To provide an integrated model for linking the epidemiology of neck pain with its management and consequences, and to help organize and interpret existing knowledge, and to highlight gaps in the current literature.
Summary of Background Data
The wide variability of scientific and clinical approaches to neck pain described in the literature requires a unified conceptual model for appropriate interpretation of the research evidence.
The 12-member Scientific Secretariat of the Bone and Joint Decade 2000–2010 Task Force on Neck Pain and Its Associated Disorders critically reviewed and eventually accepted as scientifically admissible a total of 552 scientific papers. The group met face-to-face on 18 occasions and had frequent additional telephone conference meetings over a 6-year period to discuss and interpret this literature and to agree on a conceptual model, which would accommodate findings. Models and definitions published in the scientific literature were discussed and repeatedly modified until the model and case definitions presented here were finally approved by the group.

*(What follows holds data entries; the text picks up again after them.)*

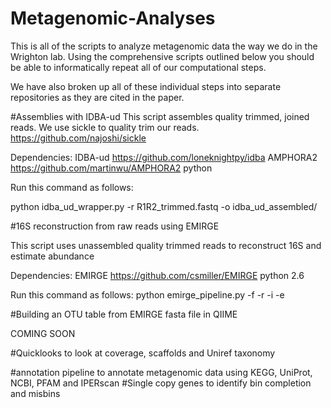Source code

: # Metagenomic-Analyses

This is all of the scripts to analyze metagenomic data the way we do in the Wrighton lab. Using the comprehensive scripts outlined below you should be able to informatically repeat all of our computational steps.

We have also broken up all of these individual steps into separate repositories as they are cited in the paper.

#Assemblies with IDBA-ud
This script assembles quality trimmed, joined reads. We use sickle to quality trim our reads.
https://github.com/najoshi/sickle

Dependencies:
IDBA-ud https://github.com/loneknightpy/idba
AMPHORA2 https://github.com/martinwu/AMPHORA2
python

Run this command as follows:

python idba_ud_wrapper.py -r R1R2_trimmed.fastq -o idba_ud_assembled/

#16S reconstruction from raw reads using EMIRGE

This script uses unassembled quality trimmed reads to reconstruct 16S and estimate abundance

Dependencies: 
EMIRGE https://github.com/csmiller/EMIRGE
python 2.6

Run this command as follows:
python emirge_pipeline.py -f <forwardreads> -r <reversereads> -i <jobid> -e <emailaddress>

#Building an OTU table from EMIRGE fasta file in QIIME

COMING SOON

#Quicklooks to look at coverage, scaffolds and Uniref taxonomy


#annotation pipeline to annotate metagenomic data using KEGG, UniProt, NCBI, PFAM and IPERscan
#Single copy genes to identify bin completion and misbins
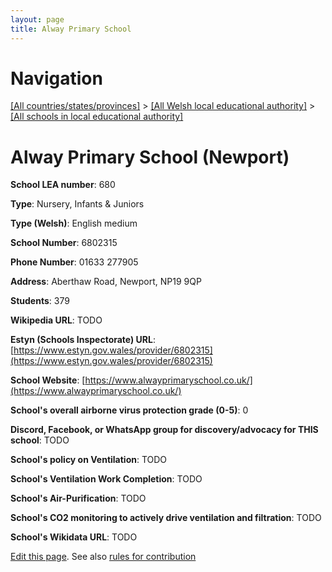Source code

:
 ```yaml
---
layout: page
title: Alway Primary School
---
```

# Navigation

[[All countries/states/provinces]](../../..) > [[All Welsh local educational authority]](../..) > [[All schools in local educational authority]](..)

# Alway Primary School (Newport)

**School LEA number**: 680

**Type**: Nursery, Infants & Juniors

**Type (Welsh)**: English medium

**School Number**: 6802315

**Phone Number**: 01633 277905

**Address**: Aberthaw Road, Newport, NP19 9QP

**Students**: 379

**Wikipedia URL**: TODO

**Estyn (Schools Inspectorate) URL**: [https://www.estyn.gov.wales/provider/6802315](https://www.estyn.gov.wales/provider/6802315)

**School Website**: [https://www.alwayprimaryschool.co.uk/](https://www.alwayprimaryschool.co.uk/)

**School's overall airborne virus protection grade (0-5)**: 0

**Discord, Facebook, or WhatsApp group for discovery/advocacy for THIS school**: TODO

**School's policy on Ventilation**: TODO

**School's Ventilation Work Completion**: TODO

**School's Air-Purification**: TODO

**School's CO2 monitoring to actively drive ventilation and filtration**: TODO

**School's Wikidata URL**: TODO




[Edit this page](https://github.com/VentilationProject/Wales/edit/prif/./Newport/Alway_Primary_School.md). See also [rules for contribution](../../../contribution-rules/)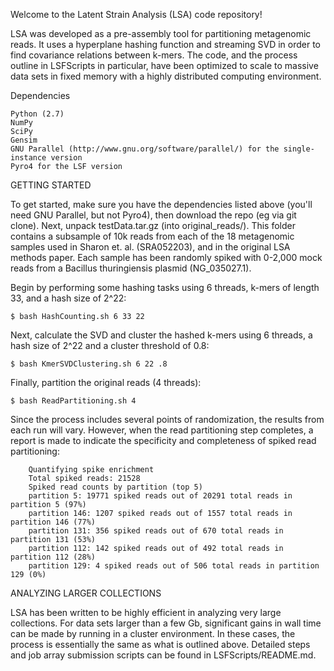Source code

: Welcome to the Latent Strain Analysis (LSA) code repository!

LSA was developed as a pre-assembly tool for partitioning metagenomic reads. It uses a hyperplane hashing function and streaming SVD in order to find covariance relations between k-mers. The code, and the process outline in LSFScripts in particular, have been optimized to scale to massive data sets in fixed memory with a highly distributed computing environment.

Dependencies

	Python (2.7)
	NumPy
	SciPy
	Gensim
	GNU Parallel (http://www.gnu.org/software/parallel/) for the single-instance version
	Pyro4 for the LSF version

GETTING STARTED

To get started, make sure you have the dependencies listed above (you'll need GNU Parallel, but not Pyro4), then download the repo (eg via git clone). Next, unpack testData.tar.gz (into original_reads/). This folder contains a subsample of 10k reads from each of the 18 metagenomic samples used in Sharon et. al. (SRA052203), and in the original LSA methods paper. Each sample has been randomly spiked with 0-2,000 mock reads from a Bacillus thuringiensis plasmid (NG_035027.1).

Begin by performing some hashing tasks using 6 threads, k-mers of length 33, and a hash size of 2^22:

	$ bash HashCounting.sh 6 33 22

Next, calculate the SVD and cluster the hashed k-mers using 6 threads, a hash size of 2^22 and a cluster threshold of 0.8:

	$ bash KmerSVDClustering.sh 6 22 .8

Finally, partition the original reads (4 threads):

	$ bash ReadPartitioning.sh 4

Since the process includes several points of randomization, the results from each run will vary. However, when the read partitioning step completes, a report is made to indicate the specificity and completeness of spiked read partitioning:

		Quantifying spike enrichment
		Total spiked reads: 21528
		Spiked read counts by partition (top 5)
		partition 5: 19771 spiked reads out of 20291 total reads in partition 5 (97%)
		partition 146: 1207 spiked reads out of 1557 total reads in partition 146 (77%)
		partition 131: 356 spiked reads out of 670 total reads in partition 131 (53%)
		partition 112: 142 spiked reads out of 492 total reads in partition 112 (28%)
		partition 129: 4 spiked reads out of 506 total reads in partition 129 (0%)

ANALYZING LARGER COLLECTIONS

LSA has been written to be highly efficient in analyzing very large collections. For data sets larger than a few Gb, significant gains in wall time can be made by running in a cluster environment. In these cases, the process is essentially the same as what is outlined above. Detailed steps and job array submission scripts can be found in LSFScripts/README.md.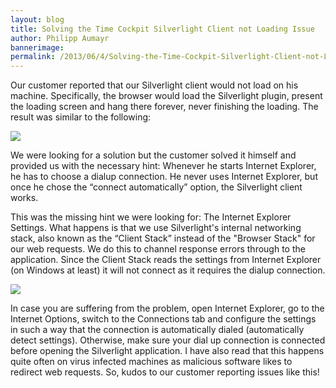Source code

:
 ```yaml
---
layout: blog
title: Solving the Time Cockpit Silverlight Client not Loading Issue
author: Philipp Aumayr
bannerimage: 
permalink: /2013/06/4/Solving-the-Time-Cockpit-Silverlight-Client-not-Loading-Issue
---
```


<p xmlns="http://www.w3.org/1999/xhtml">Our customer reported that our Silverlight client would not load on his machine. Specifically, the browser would load the Silverlight plugin, present the loading screen and hang there forever, never finishing the loading. The result was similar to the following:</p><p xmlns="http://www.w3.org/1999/xhtml">
  <img src="{{site.baseurl}}images/blog/2013/06/load_screen_of_death.png" />
</p><p xmlns="http://www.w3.org/1999/xhtml">We were looking for a solution but the customer solved it himself and provided us with the necessary hint: Whenever he starts Internet Explorer, he has to choose a dialup connection. He never uses Internet Explorer, but once he chose the “connect automatically” option, the Silverlight client works.</p><p xmlns="http://www.w3.org/1999/xhtml">This was the missing hint we were looking for: The Internet Explorer Settings. What happens is that we use Silverlight's internal networking stack, also known as the “Client Stack” instead of the "Browser Stack" for our web requests. We do this to channel response errors through to the application. Since the Client Stack reads the settings from Internet Explorer (on Windows at least) it will not connect as it requires the dialup connection.</p><p xmlns="http://www.w3.org/1999/xhtml">
  <img src="{{site.baseurl}}images/blog/2013/06/dialup_settings.png" />
</p><p xmlns="http://www.w3.org/1999/xhtml">In case you are suffering from the problem, open Internet Explorer, go to the Internet Options, switch to the Connections tab and configure the settings in such a way that the connection is automatically dialed (automatically detect settings). Otherwise, make sure your dial up connection is connected before opening the Silverlight application. I have also read that this happens quite often on virus infected machines as malicious software likes to redirect web requests. So, kudos to our customer reporting issues like this!</p>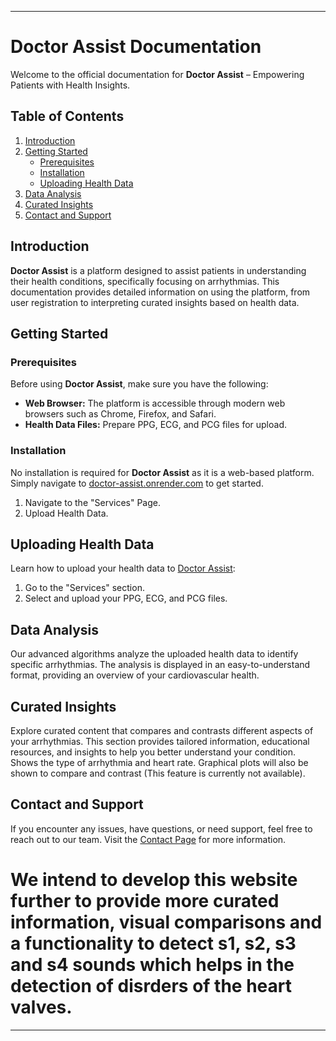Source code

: --------
# Doctor Assist Documentation

Welcome to the official documentation for **Doctor Assist** – Empowering Patients with Health Insights.

## Table of Contents

1. [Introduction](#introduction)
2. [Getting Started](#getting-started)
   - [Prerequisites](#prerequisites)
   - [Installation](#installation)
   - [Uploading Health Data](#uploading-health-data)
3. [Data Analysis](#data-analysis)
4. [Curated Insights](#curated-insights)
5. [Contact and Support](#contact-and-support)

## Introduction

**Doctor Assist** is a platform designed to assist patients in understanding their health conditions, specifically focusing on arrhythmias. This documentation provides detailed information on using the platform, from user registration to interpreting curated insights based on health data.

## Getting Started

### Prerequisites

Before using **Doctor Assist**, make sure you have the following:

- **Web Browser:** The platform is accessible through modern web browsers such as Chrome, Firefox, and Safari.
- **Health Data Files:** Prepare PPG, ECG, and PCG files for upload.

### Installation

No installation is required for **Doctor Assist** as it is a web-based platform. Simply navigate to [doctor-assist.onrender.com](https://doctor-assist.onrender.com/) to get started.

1. Navigate to the "Services" Page.
2. Upload Health Data.

## Uploading Health Data

Learn how to upload your health data to [Doctor Assist](https://doctor-assist.onrender.com/):

1. Go to the "Services" section.
2. Select and upload your PPG, ECG, and PCG files.

## Data Analysis

Our advanced algorithms analyze the uploaded health data to identify specific arrhythmias. The analysis is displayed in an easy-to-understand format, providing an overview of your cardiovascular health.

## Curated Insights

Explore curated content that compares and contrasts different aspects of your arrhythmias. This section provides tailored information, educational resources, and insights to help you better understand your condition. Shows the type of arrhythmia and heart rate. Graphical plots will also be shown to compare and contrast (This feature is currently not available).

## Contact and Support

If you encounter any issues, have questions, or need support, feel free to reach out to our team. Visit the [Contact Page](https://doctor-assist.onrender.com/contact) for more information.

# We intend to develop this website further to provide more curated information, visual comparisons and a functionality to detect s1, s2, s3 and s4 sounds which helps in the detection of disrders of the heart valves.
---
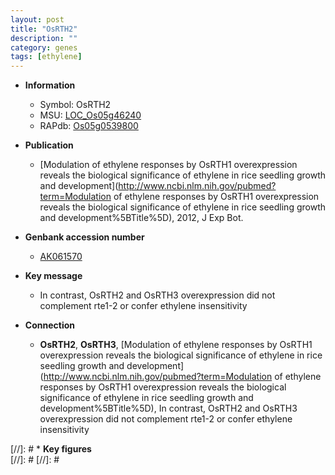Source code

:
 ```yaml
---
layout: post
title: "OsRTH2"
description: ""
category: genes
tags: [ethylene]
---
```


* **Information**  
    + Symbol: OsRTH2  
    + MSU: [LOC_Os05g46240](http://rice.plantbiology.msu.edu/cgi-bin/ORF_infopage.cgi?orf=LOC_Os05g46240)  
    + RAPdb: [Os05g0539800](http://rapdb.dna.affrc.go.jp/viewer/gbrowse_details/irgsp1?name=Os05g0539800)  

* **Publication**  
    + [Modulation of ethylene responses by OsRTH1 overexpression reveals the biological significance of ethylene in rice seedling growth and development](http://www.ncbi.nlm.nih.gov/pubmed?term=Modulation of ethylene responses by OsRTH1 overexpression reveals the biological significance of ethylene in rice seedling growth and development%5BTitle%5D), 2012, J Exp Bot.

* **Genbank accession number**  
    + [AK061570](http://www.ncbi.nlm.nih.gov/nuccore/AK061570)

* **Key message**  
    + In contrast, OsRTH2 and OsRTH3 overexpression did not complement rte1-2 or confer ethylene insensitivity

* **Connection**  
    + __OsRTH2__, __OsRTH3__, [Modulation of ethylene responses by OsRTH1 overexpression reveals the biological significance of ethylene in rice seedling growth and development](http://www.ncbi.nlm.nih.gov/pubmed?term=Modulation of ethylene responses by OsRTH1 overexpression reveals the biological significance of ethylene in rice seedling growth and development%5BTitle%5D), In contrast, OsRTH2 and OsRTH3 overexpression did not complement rte1-2 or confer ethylene insensitivity

[//]: # * **Key figures**  
[//]: # 
[//]: # 
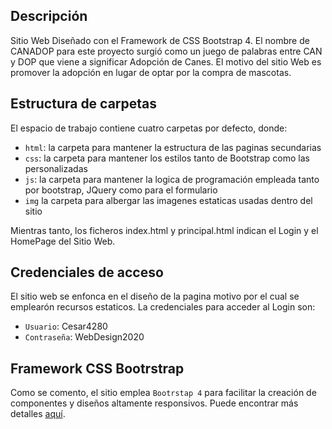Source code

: ## Descripción

Sitio Web Diseñado con el Framework de CSS Bootstrap 4. El nombre de CANADOP para este proyecto surgió como un juego de palabras entre CAN y DOP que viene a significar Adopción de Canes. El motivo del sitio Web es promover la adopción en lugar de optar por la compra de mascotas.

## Estructura de carpetas

El espacio de trabajo contiene cuatro carpetas por defecto, donde:

- `html`: la carpeta para mantener la estructura de las paginas secundarias
- `css`: la carpeta para mantener los estilos tanto de Bootstrap como las personalizadas
- `js`: la carpeta para mantener la logica de programación empleada tanto por bootstrap, JQuery como para el formulario
- `img` la carpeta para albergar las imagenes estaticas usadas dentro del sitio

Mientras tanto, los ficheros index.html y principal.html indican el Login y el HomePage del Sitio Web.

## Credenciales de acceso
El sitio web se enfonca en el diseño de la pagina motivo por el cual se emplearón recursos estaticos. La credenciales para acceder al Login son:
- `Usuario`: Cesar4280
- `Contraseña`: WebDesign2020

## Framework CSS Bootrstrap

Como se comento, el sitio emplea `Bootrstap 4` para facilitar la creación de componentes y diseños altamente responsivos. Puede encontrar más detalles [aquí](https://getbootstrap.com/docs/4.6/getting-started/introduction/).
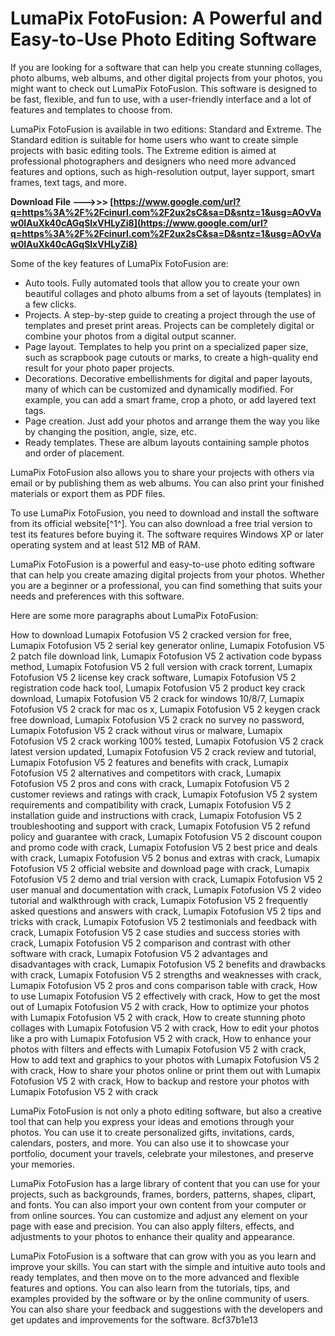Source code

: 
 
# LumaPix FotoFusion: A Powerful and Easy-to-Use Photo Editing Software
 
If you are looking for a software that can help you create stunning collages, photo albums, web albums, and other digital projects from your photos, you might want to check out LumaPix FotoFusion. This software is designed to be fast, flexible, and fun to use, with a user-friendly interface and a lot of features and templates to choose from.
 
LumaPix FotoFusion is available in two editions: Standard and Extreme. The Standard edition is suitable for home users who want to create simple projects with basic editing tools. The Extreme edition is aimed at professional photographers and designers who need more advanced features and options, such as high-resolution output, layer support, smart frames, text tags, and more.
 
**Download File ———>>> [https://www.google.com/url?q=https%3A%2F%2Fcinurl.com%2F2ux2sC&sa=D&sntz=1&usg=AOvVaw0IAuXk40cAGqSlxVHLyZi8](https://www.google.com/url?q=https%3A%2F%2Fcinurl.com%2F2ux2sC&sa=D&sntz=1&usg=AOvVaw0IAuXk40cAGqSlxVHLyZi8)**


 
Some of the key features of LumaPix FotoFusion are:
 
- Auto tools. Fully automated tools that allow you to create your own beautiful collages and photo albums from a set of layouts (templates) in a few clicks.
- Projects. A step-by-step guide to creating a project through the use of templates and preset print areas. Projects can be completely digital or combine your photos from a digital output scanner.
- Page layout. Templates to help you print on a specialized paper size, such as scrapbook page cutouts or marks, to create a high-quality end result for your photo paper projects.
- Decorations. Decorative embellishments for digital and paper layouts, many of which can be customized and dynamically modified. For example, you can add a smart frame, crop a photo, or add layered text tags.
- Page creation. Just add your photos and arrange them the way you like by changing the position, angle, size, etc.
- Ready templates. These are album layouts containing sample photos and order of placement.

LumaPix FotoFusion also allows you to share your projects with others via email or by publishing them as web albums. You can also print your finished materials or export them as PDF files.
 
To use LumaPix FotoFusion, you need to download and install the software from its official website[^1^]. You can also download a free trial version to test its features before buying it. The software requires Windows XP or later operating system and at least 512 MB of RAM.
 
LumaPix FotoFusion is a powerful and easy-to-use photo editing software that can help you create amazing digital projects from your photos. Whether you are a beginner or a professional, you can find something that suits your needs and preferences with this software.

Here are some more paragraphs about LumaPix FotoFusion:
 
How to download Lumapix Fotofusion V5 2 cracked version for free,  Lumapix Fotofusion V5 2 serial key generator online,  Lumapix Fotofusion V5 2 patch file download link,  Lumapix Fotofusion V5 2 activation code bypass method,  Lumapix Fotofusion V5 2 full version with crack torrent,  Lumapix Fotofusion V5 2 license key crack software,  Lumapix Fotofusion V5 2 registration code hack tool,  Lumapix Fotofusion V5 2 product key crack download,  Lumapix Fotofusion V5 2 crack for windows 10/8/7,  Lumapix Fotofusion V5 2 crack for mac os x,  Lumapix Fotofusion V5 2 keygen crack free download,  Lumapix Fotofusion V5 2 crack no survey no password,  Lumapix Fotofusion V5 2 crack without virus or malware,  Lumapix Fotofusion V5 2 crack working 100% tested,  Lumapix Fotofusion V5 2 crack latest version updated,  Lumapix Fotofusion V5 2 crack review and tutorial,  Lumapix Fotofusion V5 2 features and benefits with crack,  Lumapix Fotofusion V5 2 alternatives and competitors with crack,  Lumapix Fotofusion V5 2 pros and cons with crack,  Lumapix Fotofusion V5 2 customer reviews and ratings with crack,  Lumapix Fotofusion V5 2 system requirements and compatibility with crack,  Lumapix Fotofusion V5 2 installation guide and instructions with crack,  Lumapix Fotofusion V5 2 troubleshooting and support with crack,  Lumapix Fotofusion V5 2 refund policy and guarantee with crack,  Lumapix Fotofusion V5 2 discount coupon and promo code with crack,  Lumapix Fotofusion V5 2 best price and deals with crack,  Lumapix Fotofusion V5 2 bonus and extras with crack,  Lumapix Fotofusion V5 2 official website and download page with crack,  Lumapix Fotofusion V5 2 demo and trial version with crack,  Lumapix Fotofusion V5 2 user manual and documentation with crack,  Lumapix Fotofusion V5 2 video tutorial and walkthrough with crack,  Lumapix Fotofusion V5 2 frequently asked questions and answers with crack,  Lumapix Fotofusion V5 2 tips and tricks with crack,  Lumapix Fotofusion V5 2 testimonials and feedback with crack,  Lumapix Fotofusion V5 2 case studies and success stories with crack,  Lumapix Fotofusion V5 2 comparison and contrast with other software with crack,  Lumapix Fotofusion V5 2 advantages and disadvantages with crack,  Lumapix Fotofusion V5 2 benefits and drawbacks with crack,  Lumapix Fotofusion V5 2 strengths and weaknesses with crack,  Lumapix Fotofusion V5 2 pros and cons comparison table with crack,  How to use Lumapix Fotofusion V5 2 effectively with crack,  How to get the most out of Lumapix Fotofusion V5 2 with crack,  How to optimize your photos with Lumapix Fotofusion V5 2 with crack,  How to create stunning photo collages with Lumapix Fotofusion V5 2 with crack,  How to edit your photos like a pro with Lumapix Fotofusion V5 2 with crack,  How to enhance your photos with filters and effects with Lumapix Fotofusion V5 2 with crack,  How to add text and graphics to your photos with Lumapix Fotofusion V5 2 with crack,  How to share your photos online or print them out with Lumapix Fotofusion V5 2 with crack,  How to backup and restore your photos with Lumapix Fotofusion V5 2 with crack
 
LumaPix FotoFusion is not only a photo editing software, but also a creative tool that can help you express your ideas and emotions through your photos. You can use it to create personalized gifts, invitations, cards, calendars, posters, and more. You can also use it to showcase your portfolio, document your travels, celebrate your milestones, and preserve your memories.
 
LumaPix FotoFusion has a large library of content that you can use for your projects, such as backgrounds, frames, borders, patterns, shapes, clipart, and fonts. You can also import your own content from your computer or from online sources. You can customize and adjust any element on your page with ease and precision. You can also apply filters, effects, and adjustments to your photos to enhance their quality and appearance.
 
LumaPix FotoFusion is a software that can grow with you as you learn and improve your skills. You can start with the simple and intuitive auto tools and ready templates, and then move on to the more advanced and flexible features and options. You can also learn from the tutorials, tips, and examples provided by the software or by the online community of users. You can also share your feedback and suggestions with the developers and get updates and improvements for the software.
 8cf37b1e13
 
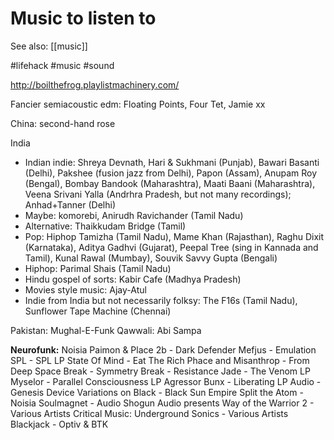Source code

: # Music to listen to

See also: [[music]]

#lifehack #music #sound

http://boilthefrog.playlistmachinery.com/

Fancier semiacoustic edm: Floating Points, Four Tet, Jamie xx

China: second-hand rose

India
* Indian indie: Shreya Devnath, Hari & Sukhmani (Punjab), Bawari Basanti (Delhi), Pakshee (fusion jazz from Delhi), Papon (Assam), Anupam Roy (Bengal), Bombay Bandook (Maharashtra), Maati Baani (Maharashtra), Veena Srivani Yalla (Andrhra Pradesh, but not many recordings); Anhad+Tanner (Delhi)
* Maybe: komorebi, Anirudh Ravichander (Tamil Nadu)
* Alternative: Thaikkudam Bridge (Tamil)
* Pop: Hiphop Tamizha (Tamil Nadu), Mame Khan (Rajasthan), Raghu Dixit (Karnataka), Aditya Gadhvi (Gujarat), Peepal Tree (sing in Kannada and Tamil), Kunal Rawal (Mumbay), Souvik Savvy Gupta (Bengali)
* Hiphop: Parimal Shais (Tamil Nadu)
* Hindu gospel of sorts: Kabir Cafe (Madhya Pradesh)
* Movies style music: Ajay-Atul
* Indie from India but not necessarily folksy: The F16s (Tamil Nadu), Sunflower Tape Machine (Chennai)

Pakistan: Mughal-E-Funk
Qawwali: Abi Sampa

**Neurofunk:**
Noisia
Paimon & Place 2b - Dark Defender
Mefjus - Emulation
SPL - SPL LP
State Of Mind - Eat The Rich
Phace and Misanthrop - From Deep Space
Break - Symmetry
Break - Resistance
Jade - The Venom LP
Myselor - Parallel Consciousness LP
Agressor Bunx - Liberating LP
Audio - Genesis Device
Variations on Black - Black Sun Empire
Split the Atom - Noisia
Soulmagnet - Audio
Shogun Audio presents Way of the Warrior 2 - Various Artists
Critical Music: Underground Sonics - Various Artists
Blackjack - Optiv & BTK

Our new conceptual model is centered on the person with neck pain or who is at risk for neck pain. Neck pain is viewed as an episodic occurrence over a lifetime with variable recovery between episodes. The model outlines the options available to individuals who are dealing with neck pain, along with factors that determine options, choices, and consequences. The short- and long-term impacts of neck pain are also considered. Finally, the model includes a 5-axis classification of neck pain studies based on how subjects were recruited into each study.
The Scientific Secretariat found the conceptual model helpful in interpreting the available scientific evidence. We believe it can assist people with neck pain, researchers, clinicians, and policy makers in framing their questions and decisions.